In a surprise move, the Nashville predators traded for O'Brien just a few days after he hit the waiver wire. O'Brien was excited about the move, hoping that the new environment would return him to the player he once was. It did just that. In the 2010-2011 season, he played a full 80 games, received no disciplinary action, kept his average penalty minutes to the lowest of his career, recorded 9 points, was a +1, and logged solid minutes.
The Predators decided not to re-sign O'Brien, and he became a free agent on July 1st. He had nothing but good things to say about the organization, however, specifically naming Barry Trotz as an important and valued part of his life the past season. "I have to thank him. He’s a class act. He treated me with nothing but respect the whole time. He treated me like a man, and he treated all his players with respect and he makes it fun to come to work every day. It was a fun year."
Many people questioned the Colorado Avalanche - as they did the Predators - when Shane O'Brien was signed to a one-year, $1.1 million contract on July 13, 2011. Just like the team before them, though, the Avs realized that you can't believe all you read in the media.
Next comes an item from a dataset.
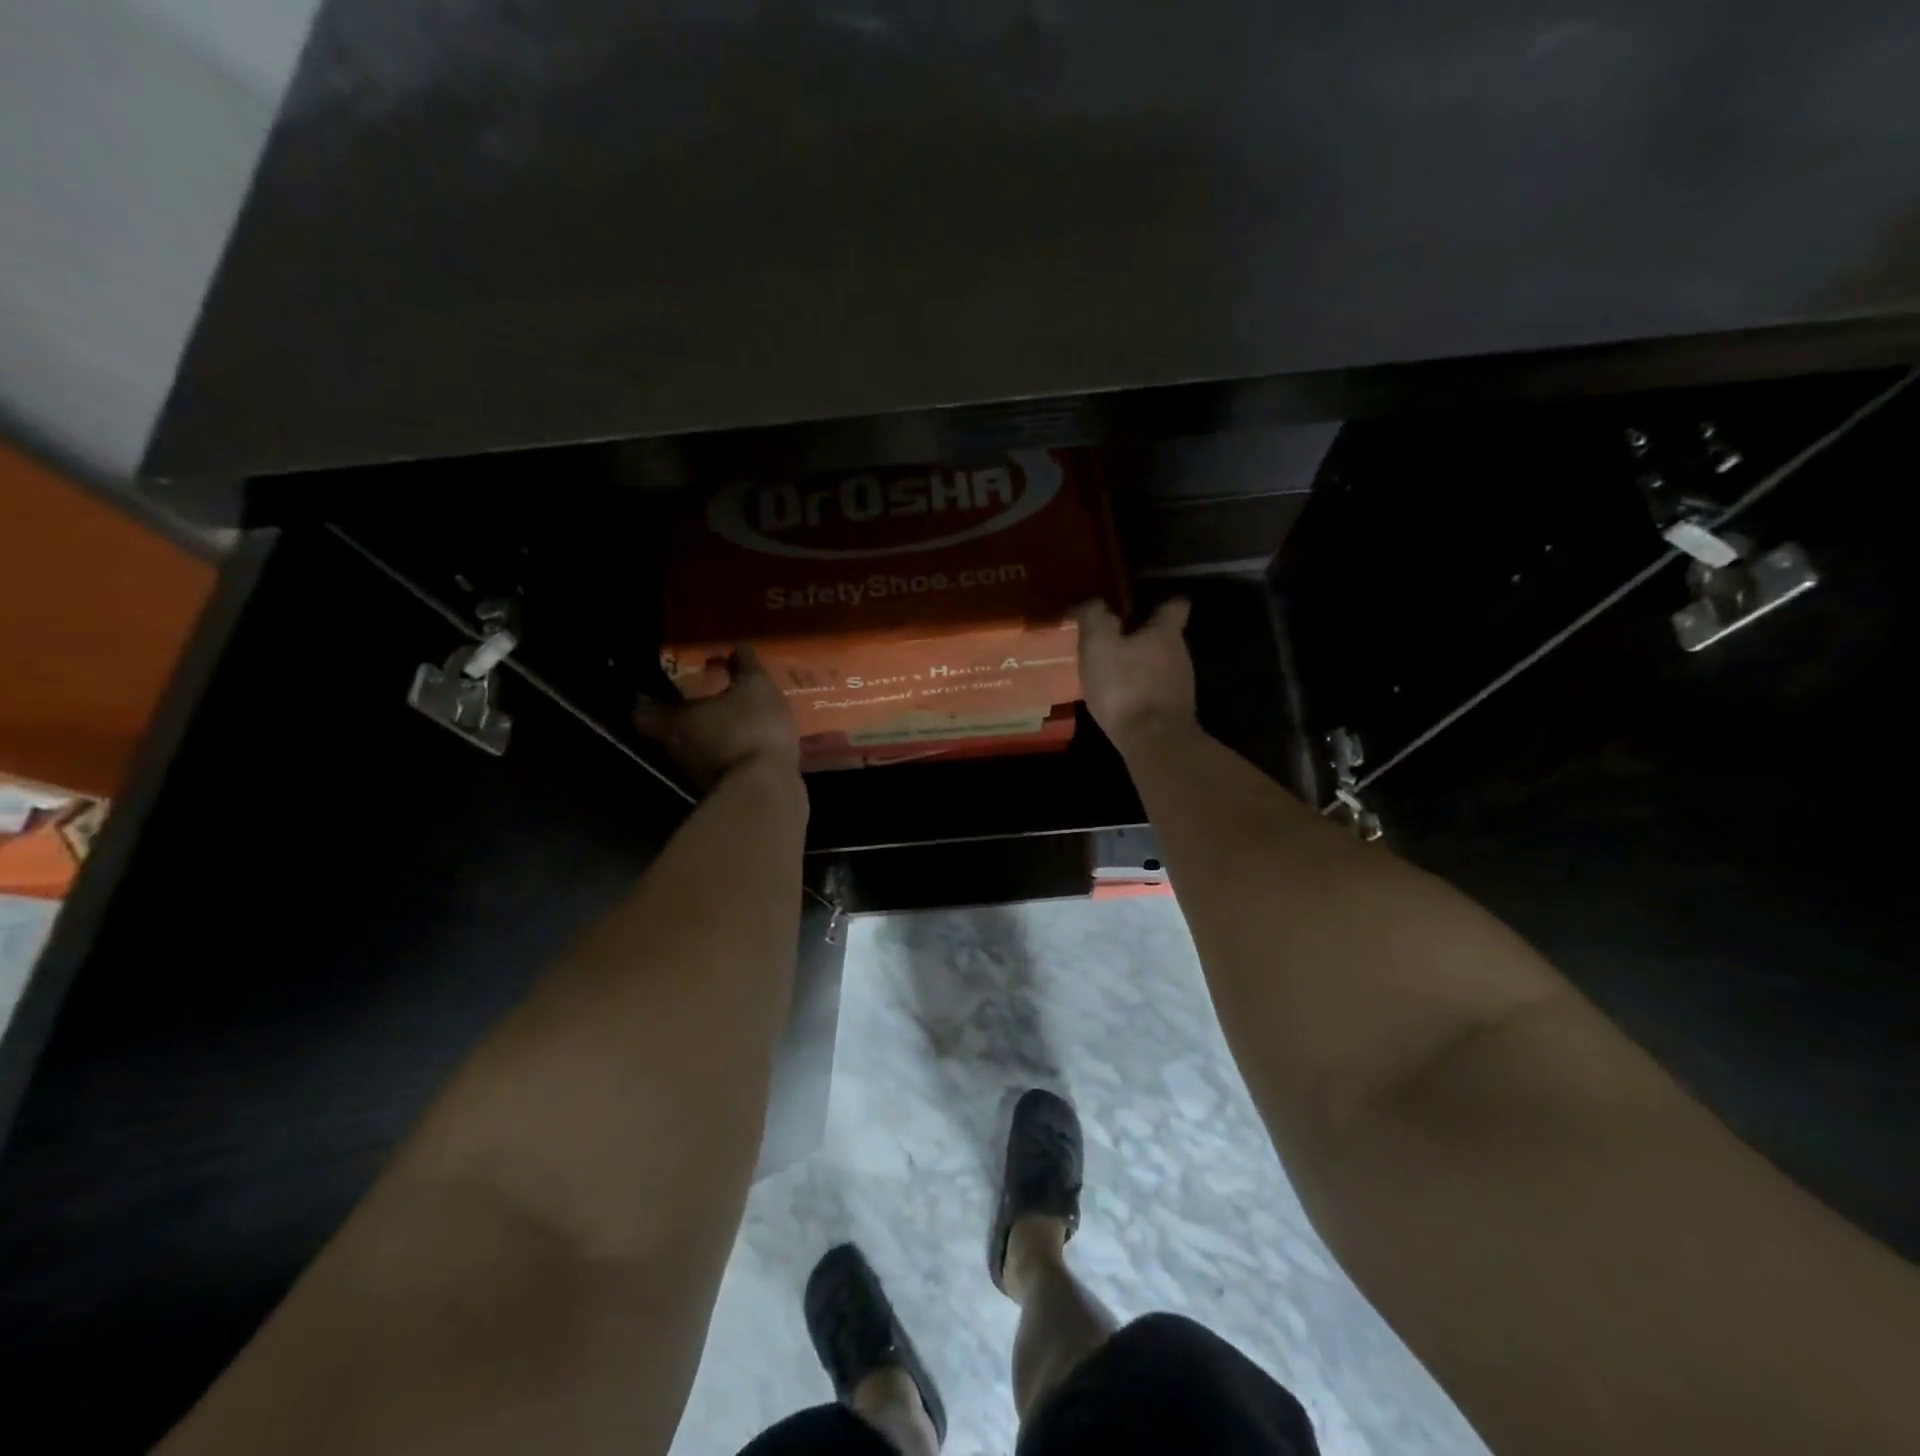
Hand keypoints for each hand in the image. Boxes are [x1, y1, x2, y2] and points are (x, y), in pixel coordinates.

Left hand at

O'Brien himself said, "The reputation I had in Vancouver was not entirely true, but that is the way things go sometimes, they get blown out of proportion." He wasn't the only one who felt that way, either. Ryan Porth of Red Light Hockey District insisted that, "The stuff that came out about him from Vancouver was media-driven. He’s a great/fun guy. Nothing but a class act in Nashville."
O'Brien's "new" reputation is showing him for what a lot of people truly believe he is: a hard-working professional who brings grit and skill to the ice, as well as laughter and life to a locker room. He's also proving to be more than just an enforcer. In his first three games with Colorado, he has logged the fourth most time on ice both in even strength and on the penalty kill. He's also seen some time on the power play. All of the added responsibility has been deserved; through camp, preseason and now the early regular season, the 6'3", 230 lb defenseman has been one of the highlights.
Like many players before him, O'Brien seems to be finding himself in Denver. Prior to signing here, he said, "I’m still young, I feel like I’m still getting into my prime. I think I can help anyone’s penalty kill, and I still think there’s room for more responsibility out there and maybe playing in more situations than I played in Nashville. I like to think of myself as a good team guy. I play hard every night, and I like to think I elevate my game come playoff time, so hopefully there’s a team out there that’s a good fit for me."
Well, Shane, it looks like that team just might be the Colorado Avalanche.